6 April 2006 • Dynamic Hashing

Outline

• Tries

• Dynamic hashing.

Hash-Table Size

• Hash-table size, and load factor, is crucial for good performance.

• Unfortunately

  • Hash tables are based on static arrays.

  • There may be no useful bound on the number of possible keys.

• For general utility hash tables have to overcome these problems.

The Current State

• Open-address hash tables are not easily dynamic.

  • They require a complete rehash with a new hash function.

• Chaining hash tables are dynamic, but at a performance cost.

  • And don'f forget that "dynamic" means growing and shrinking.

Dynamic Hash Tables

• A dynamic (or extensible) hash table automatically reconfigures to maintain a given time-space trade-off.

  • The ADT client sets the parameters.

  • The client may explicitly request a resize.

Prerequisites

• Databases use dynamic hash tables.

  • Minimizing disk I-O is important.

    • A higher tolerance for poorer hash performance.

  • Relatively small number of buckets (B) of relatively large size (b).

• The STL unordered associated containers are dynamic hash tables.

Dynamic Components

• The important parts of a dynamic-hashing scheme are

  • Addressing and hashing.

  • Storage

  • Collision and overflow handling.

  • Growing and shrinking.

Addressing

• As the hash-table size changes, so does the hash function.

• A new hash function forces a complete rehash of the table.

  • Expensive and doesn't amortize well.

• The hashing scheme should adapt but manintain consistency with previous hashes.

Tree-Based Addressing

• Consider storing records in a binary tree.

  	One record can be stored with no hash values at all.
  	Two records require discrimination on (at least) one bit.

• The choice of left-most or right-most bits doesn't matter as long as it's used consistently.

Tree-Based Collisions

When two records collide, use more hash-index bits.

• Choose the smallest unique prefix (or suffix) of the original hash value.

  • This handles expansion and contraction.

Big Buckets

• Excessive expansion and contraction is inefficient.

  • And what about unbalanced trees?

  Large-capacity buckets help smooth out these variations. The bucket size b is a knob for tuning the time-space trade-off.

Storage

• So much for addressing and hashing.

  • Addressing and hashing.

  • Storage

  • Handling overflow.

  • Growing and shrinking.

• What about storage?

  • Look to the trees.

Directories

• Collapse the tree into an array called the directory

  

• This is directory-based dynamic hashing.

No Directories

• Directories add a level of indirection, reducing performance.

  • Hash directly to the appropriate bucket.

  This is the directoryless dynamic hashing. It trades space for time.

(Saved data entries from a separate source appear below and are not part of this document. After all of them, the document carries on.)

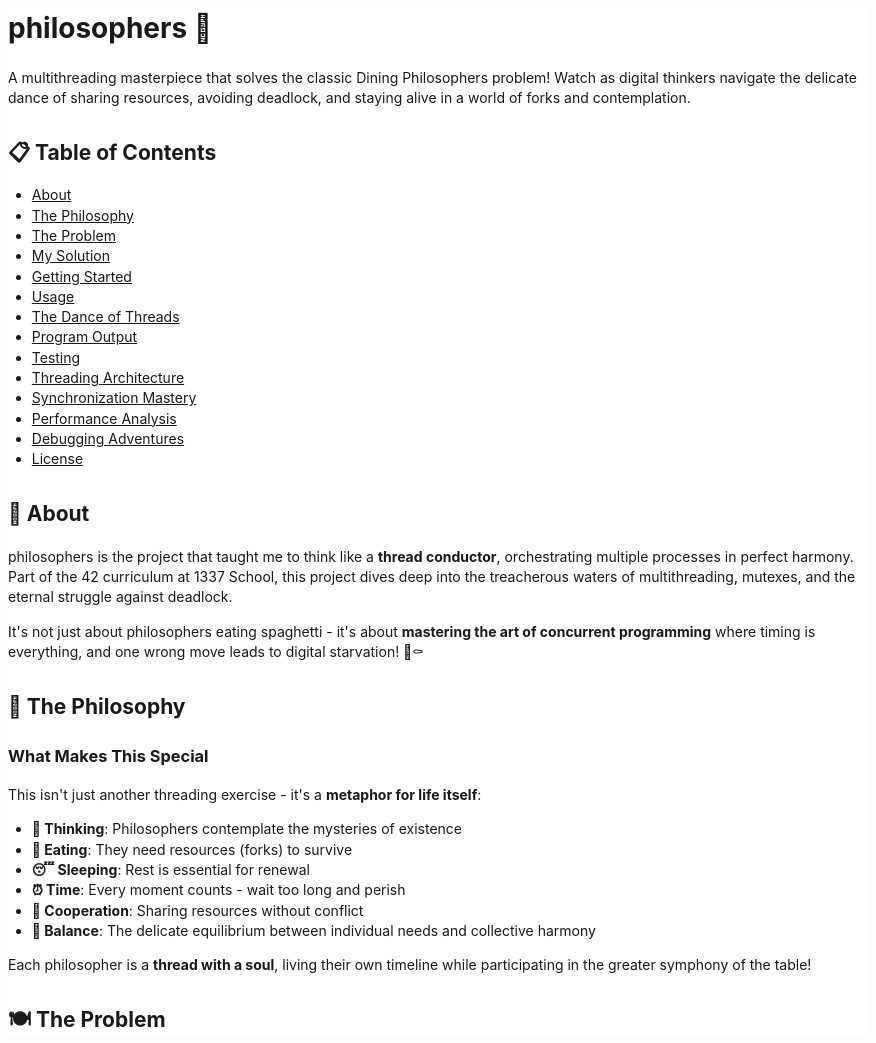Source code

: # philosophers 🤔

A multithreading masterpiece that solves the classic Dining Philosophers problem! Watch as digital thinkers navigate the delicate dance of sharing resources, avoiding deadlock, and staying alive in a world of forks and contemplation.

## 📋 Table of Contents

- [About](#about)
- [The Philosophy](#the-philosophy)
- [The Problem](#the-problem)
- [My Solution](#my-solution)
- [Getting Started](#getting-started)
- [Usage](#usage)
- [The Dance of Threads](#the-dance-of-threads)
- [Program Output](#program-output)
- [Testing](#testing)
- [Threading Architecture](#threading-architecture)
- [Synchronization Mastery](#synchronization-mastery)
- [Performance Analysis](#performance-analysis)
- [Debugging Adventures](#debugging-adventures)
- [License](#license)

## 🎯 About

philosophers is the project that taught me to think like a **thread conductor**, orchestrating multiple processes in perfect harmony. Part of the 42 curriculum at 1337 School, this project dives deep into the treacherous waters of multithreading, mutexes, and the eternal struggle against deadlock.

It's not just about philosophers eating spaghetti - it's about **mastering the art of concurrent programming** where timing is everything, and one wrong move leads to digital starvation! 🍝⚰️

## 🧠 The Philosophy

### What Makes This Special

This isn't just another threading exercise - it's a **metaphor for life itself**:

- **🤔 Thinking**: Philosophers contemplate the mysteries of existence
- **🍴 Eating**: They need resources (forks) to survive  
- **😴 Sleeping**: Rest is essential for renewal
- **⏰ Time**: Every moment counts - wait too long and perish
- **🤝 Cooperation**: Sharing resources without conflict
- **🧩 Balance**: The delicate equilibrium between individual needs and collective harmony

Each philosopher is a **thread with a soul**, living their own timeline while participating in the greater symphony of the table!

## 🍽️ The Problem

• Lots of cheap storage may make this trade-off sensible.

Collisions And Overflow

• Next up is handling collisions and overflows.

  • Addressing and hashing.

  • Storage

  • Handling collisions and overflow.

  • Growing and shrinking.

• There are several important trade-offs between collisions and reconfiguration.

  • It's not only the obvious "more collisions mean more reconfiguration."

Collisions

• Given large bucket sizes, chaining is a good way to handle collisions.

  • Large bucket sizes may make non-linear chaining sensible too.

    • A tree or another hash table.

• Eventually a bucket may fill, and on the next record add will overflow.

• Hash tables need a scheme for dealing with overflow.

Overflow Buckets

• Bucket overflow can be stored in overflow buckets.

  • Just like chaining.

    

• Overflow-bucket size may be a hash-table parameter.

  • As may be the record redistribution from the full bucket.

Directory Overflow

• Overflow in a directory may be a special case.

  

• An overflowing shared bucket can be split into two unshared buckets.

Growing and Shrinking

• And finally, growing and shrinking.

  • Addressing and hashing.

  • Storage

  • Handling collisions and overflow.

  • Growing and shrinking.

• Overflow handling can be used to delay expensive size changes.

  • But the load factor may get too extreme.

Directory Growth

• Growing a directory hash is similar to the special case described previously.

  

• Directory reconfiguration is relatively time and space efficient.

Directoryless Growth

Shrinking

• A per-bucket load factor of less than 0.5 suggests it's time to shrink.

  • If space is tight, contraction may be into overflow buckets.

References

• Dynamic Hashing Schemes by Richard Enbody and David Du, Computing Surveys, June 1988.

• Hashing for Dynamic and Static Internal Tables by Ted Lewis and Curtis Cook, IEEE Computer, October 1988.